Kath at Fat Heffalump writes, “I Stand With Shakesville“:
The truth is, there are lots of things you can do. Start by believing women who talk about this abuse and harassment. Help by saying clearly and publicly “This is wrong. This has to stop.” Signal boost when women write about the abuse and harassment they face. When other people make excuses about the abuse and harassment women deal with, challenge them. Tell them it is not acceptable to minimise or excuse the abuse and harassment. Campaign online platforms like Twitter, Tumblr, Facebook, and any others to put in adequate security for their users – proper block functions, well moderated abuse reporting systems, clear anti-abuse terms of service requirements and strong anti-hacking/spam systems. If you know a woman who is being harassed/abused online, listen to her when she needs to vent. Ask her if she’s OK and if there are any ways you can help. Often just knowing someone cares and is listening is the thing that is least expressed. Support her if she goes to the authorities to report it. Document anything you receive by being associated with her.
tigtog writes at Hoyden About Town, “Procedure Fail: WisCon, Feminism and Safe Spaces“:
Readers who are already part of SF fandom have probably seen a lot of this WisCon 38 fallout already, and there is a great deal of related/background reading that might seem daunting to those anyone who hasn’t heard about this at all (I certainly haven’t read everything myself), but this situation is worth people outside SFF reading about because one of the major revelations that has come to light about how/why this was mishandled so badly was that decision-makers were not made aware of nor did they factcheck all relevant information before reaching their decision: precedents regarding a similar situation at a different convention in recent years that was mishandled in a way that should have made WisCon more alert to avoidable mistakes, past accusations/confessions against/from the accused, details of reports from accusers in this situation not conveyed, the accused was given further followup and input into the final decision but the accusers were not, and claims about legal obligations made by the accused have since been revealed to be false. Since this sort of institutional memory-holing of relevant history regarding serial harassers and non-transparency of procedures to the accusers is precisely the sort of social convention that serial harassers rely upon in order to keep getting away with what they do, alongside the fallacy that harassers are obvious deviants who could never be part of my well-ordered community (when in fact they are commonly those with the well-liked/respected status to be given the benefit of the doubt when/if reports are made against them), it’s worth reading about the mistakes of communities with which one isn’t familiar so that one can learn about patterns to watch out for and procedural standards which need to be known and practised by decision-makers.

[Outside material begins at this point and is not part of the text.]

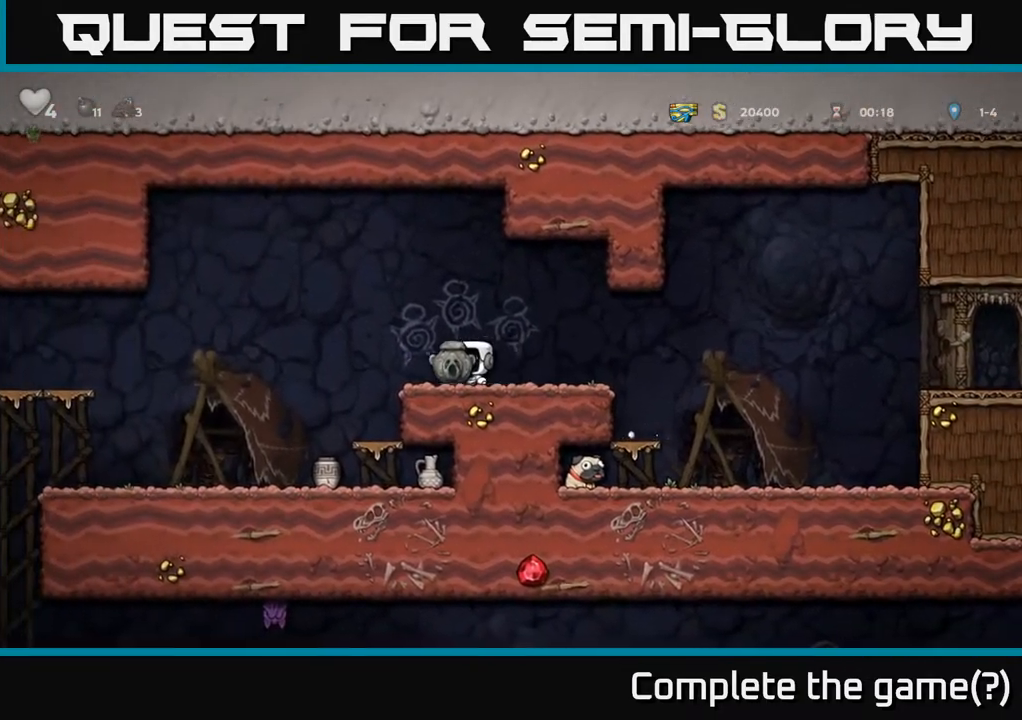
{"buttons": ["DPAD_DOWN"], "left_stick": "center", "right_stick": "center", "events": [[67, "A", "up"], [450, "DPAD_DOWN", "down"], [467, "DPAD_LEFT", "up"]]}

Mindy at Hoyden About Town writes, “Today in someone is wrong on the internet“:
Clicking through my favourite feminist blogs this morning I came across an interesting comment left by well lets call him Alphaboy (naturally on a post that had nothing whatsoever to do with his comment). Alphaboy (not his real name) is very concerned about throat cancers. Not just any throat cancer but ones caused by Human Papillomavirus (HPV). Not just any throat cancers caused by HPV but specifically the ones in men. (Can you see where this is heading? [ha! unintentional pun]). HPV throat cancers are believed to be primarily caused by oral sex.